そもそもなぜ、1台と超小規模ながら市販するための車両を作ったのか。それは、Turingが目指す姿にヒントがある。
Turingは、AIに精通した2人が設立したスタートアップではあるが、目標は自動運転用のAI開発ではなく自動運転AIを搭載したEVメーカーになることだという。AIはその車両に搭載するために開発しているものであり、自動車メーカーなどに外販する予定もないという。掲げるミッションは「We Overtake Tesla」だ。
なぜ自動車メーカーなのか。同社取締役COOの田中氏によれば「ソフトウェアに理解のある自動車メーカーがあったら面白いのでは」という仮説がもとになっている。「今はクルマを作る能力はないが、AIなど完成車メーカーにはないエンジニアのチームが作れている。(ソフトウェアの文化をベースに)クルマを作る能力を獲得していけば、その会社のクルマはきっと素敵なものになるはず」と語る。その筆頭はテスラであり、今後もリスペクトしつつベンチマークを続けるとする。
また、自動車産業が発展している日本ならではの立ち位置もある。国内でもEVのスタートアップはいくつかあるが、自動運転までカバーするEVスタートアップはほぼ皆無だろう。「中国や米国ってEVスタートアップが山ほどある。日本だとクルマで挑戦となると、トヨタやホンダ、日産がやるよねとみんな思っている節がある」「そこにチャンスがある。誰もやらない、やれると思ってないから」(田中氏)
そして1台のみ、かつ最先端でもないレベル2でクルマを市販したのも、自動車メーカーを目指すために必要なステップという。
「自動運転車ってずっと開発できちゃうんですよ。なので(市販化などを発信して)知ってもらうことが大事。『こいつら頑張っているな』というのをいろいろな形で知ってもらい、応援してもらう状況を作る」(田中氏)。

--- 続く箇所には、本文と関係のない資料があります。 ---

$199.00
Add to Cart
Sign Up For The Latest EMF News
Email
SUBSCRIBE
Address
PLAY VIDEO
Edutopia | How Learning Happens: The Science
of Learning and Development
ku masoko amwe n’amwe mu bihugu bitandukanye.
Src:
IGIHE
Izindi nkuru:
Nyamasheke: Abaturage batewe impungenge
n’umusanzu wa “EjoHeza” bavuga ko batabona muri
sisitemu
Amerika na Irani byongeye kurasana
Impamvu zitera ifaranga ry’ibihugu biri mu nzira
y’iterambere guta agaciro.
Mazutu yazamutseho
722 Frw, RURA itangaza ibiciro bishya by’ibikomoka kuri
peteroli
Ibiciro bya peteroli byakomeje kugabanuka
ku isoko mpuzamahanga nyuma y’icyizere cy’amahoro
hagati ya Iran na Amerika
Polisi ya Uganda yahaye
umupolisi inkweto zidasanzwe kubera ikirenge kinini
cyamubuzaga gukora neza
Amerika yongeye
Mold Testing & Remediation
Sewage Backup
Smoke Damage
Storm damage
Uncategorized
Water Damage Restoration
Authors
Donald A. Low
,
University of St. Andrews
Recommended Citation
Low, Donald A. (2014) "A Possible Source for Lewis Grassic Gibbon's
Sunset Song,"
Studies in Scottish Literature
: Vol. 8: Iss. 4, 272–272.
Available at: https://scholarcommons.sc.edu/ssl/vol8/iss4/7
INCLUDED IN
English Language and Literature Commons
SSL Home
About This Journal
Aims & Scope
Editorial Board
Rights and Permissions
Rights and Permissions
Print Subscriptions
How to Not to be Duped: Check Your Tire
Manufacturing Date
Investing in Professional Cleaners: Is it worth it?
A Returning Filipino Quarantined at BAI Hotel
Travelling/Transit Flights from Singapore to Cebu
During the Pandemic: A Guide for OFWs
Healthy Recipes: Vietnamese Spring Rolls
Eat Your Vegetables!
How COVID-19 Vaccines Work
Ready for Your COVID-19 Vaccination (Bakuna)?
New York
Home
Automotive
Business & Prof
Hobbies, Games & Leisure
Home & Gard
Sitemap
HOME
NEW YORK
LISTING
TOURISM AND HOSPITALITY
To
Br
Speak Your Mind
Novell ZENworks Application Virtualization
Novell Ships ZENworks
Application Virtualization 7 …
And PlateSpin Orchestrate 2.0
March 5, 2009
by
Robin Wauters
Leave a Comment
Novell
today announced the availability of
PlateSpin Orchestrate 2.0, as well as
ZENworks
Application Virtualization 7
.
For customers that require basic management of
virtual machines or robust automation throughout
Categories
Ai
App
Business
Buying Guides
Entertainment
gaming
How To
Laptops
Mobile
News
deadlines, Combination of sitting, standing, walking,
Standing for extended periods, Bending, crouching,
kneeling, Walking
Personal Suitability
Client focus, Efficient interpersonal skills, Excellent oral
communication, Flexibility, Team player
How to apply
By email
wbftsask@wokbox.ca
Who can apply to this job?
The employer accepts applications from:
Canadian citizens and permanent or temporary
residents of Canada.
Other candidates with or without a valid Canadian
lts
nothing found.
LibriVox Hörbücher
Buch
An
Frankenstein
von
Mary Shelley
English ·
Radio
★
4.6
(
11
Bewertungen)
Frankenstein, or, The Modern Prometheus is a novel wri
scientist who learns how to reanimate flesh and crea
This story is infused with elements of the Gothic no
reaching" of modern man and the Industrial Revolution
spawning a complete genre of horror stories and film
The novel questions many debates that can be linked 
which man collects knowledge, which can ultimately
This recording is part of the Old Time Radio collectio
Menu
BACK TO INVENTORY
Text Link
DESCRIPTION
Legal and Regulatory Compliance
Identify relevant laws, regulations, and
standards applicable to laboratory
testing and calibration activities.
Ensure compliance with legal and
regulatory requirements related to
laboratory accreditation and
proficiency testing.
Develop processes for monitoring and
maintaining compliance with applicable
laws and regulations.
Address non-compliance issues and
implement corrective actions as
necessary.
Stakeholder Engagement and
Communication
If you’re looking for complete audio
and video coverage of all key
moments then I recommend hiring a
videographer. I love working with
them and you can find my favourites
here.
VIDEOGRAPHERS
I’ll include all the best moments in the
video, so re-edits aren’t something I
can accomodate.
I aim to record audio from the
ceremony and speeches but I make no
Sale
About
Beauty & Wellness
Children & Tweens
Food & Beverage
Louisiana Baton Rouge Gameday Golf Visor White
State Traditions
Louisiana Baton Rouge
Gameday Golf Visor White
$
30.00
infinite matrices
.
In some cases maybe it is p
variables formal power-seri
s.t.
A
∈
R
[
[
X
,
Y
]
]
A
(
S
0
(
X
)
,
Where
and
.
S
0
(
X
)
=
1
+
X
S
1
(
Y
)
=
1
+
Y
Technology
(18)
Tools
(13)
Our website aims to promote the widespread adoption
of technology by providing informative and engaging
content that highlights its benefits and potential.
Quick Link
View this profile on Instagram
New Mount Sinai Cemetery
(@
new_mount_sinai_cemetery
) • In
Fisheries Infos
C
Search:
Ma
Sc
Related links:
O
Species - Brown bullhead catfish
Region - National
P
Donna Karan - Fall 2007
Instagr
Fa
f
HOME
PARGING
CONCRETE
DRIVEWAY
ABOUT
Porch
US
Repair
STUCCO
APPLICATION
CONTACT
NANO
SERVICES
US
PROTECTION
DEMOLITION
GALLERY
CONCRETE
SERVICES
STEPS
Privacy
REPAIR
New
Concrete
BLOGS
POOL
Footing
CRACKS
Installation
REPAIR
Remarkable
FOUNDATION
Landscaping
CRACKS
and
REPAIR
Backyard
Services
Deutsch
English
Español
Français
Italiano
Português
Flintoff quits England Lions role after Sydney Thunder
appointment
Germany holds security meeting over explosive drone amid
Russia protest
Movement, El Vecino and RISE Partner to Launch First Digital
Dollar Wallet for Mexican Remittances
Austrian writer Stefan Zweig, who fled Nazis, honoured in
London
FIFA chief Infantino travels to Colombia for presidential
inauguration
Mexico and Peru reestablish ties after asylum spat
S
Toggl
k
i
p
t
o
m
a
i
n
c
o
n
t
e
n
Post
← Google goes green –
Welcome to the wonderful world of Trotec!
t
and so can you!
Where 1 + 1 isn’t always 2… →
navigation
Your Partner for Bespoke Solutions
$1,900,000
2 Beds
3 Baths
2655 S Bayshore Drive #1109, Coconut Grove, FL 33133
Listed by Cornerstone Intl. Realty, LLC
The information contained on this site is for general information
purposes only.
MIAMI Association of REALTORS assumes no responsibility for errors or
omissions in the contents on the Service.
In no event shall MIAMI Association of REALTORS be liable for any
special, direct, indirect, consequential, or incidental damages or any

もう1つがサプライヤーへのアピールだ。「海外は違うが、国内だと今は基本的に門前払い。国内は(自動車の)スタートアップがそもそもないし、付き合う道理がない。彼らとしてもそこにリスクを取りに行く意味がない」という。市販車は「あいつら本当にクルマを作ろうとしている」というポーズを伝える狙いもある。
技術的には成長段階であっても、定期的に区切りをつけて市販車として出すことで、ユーザーと業界にTuringを知ってもらう機会を作っていくわけだ。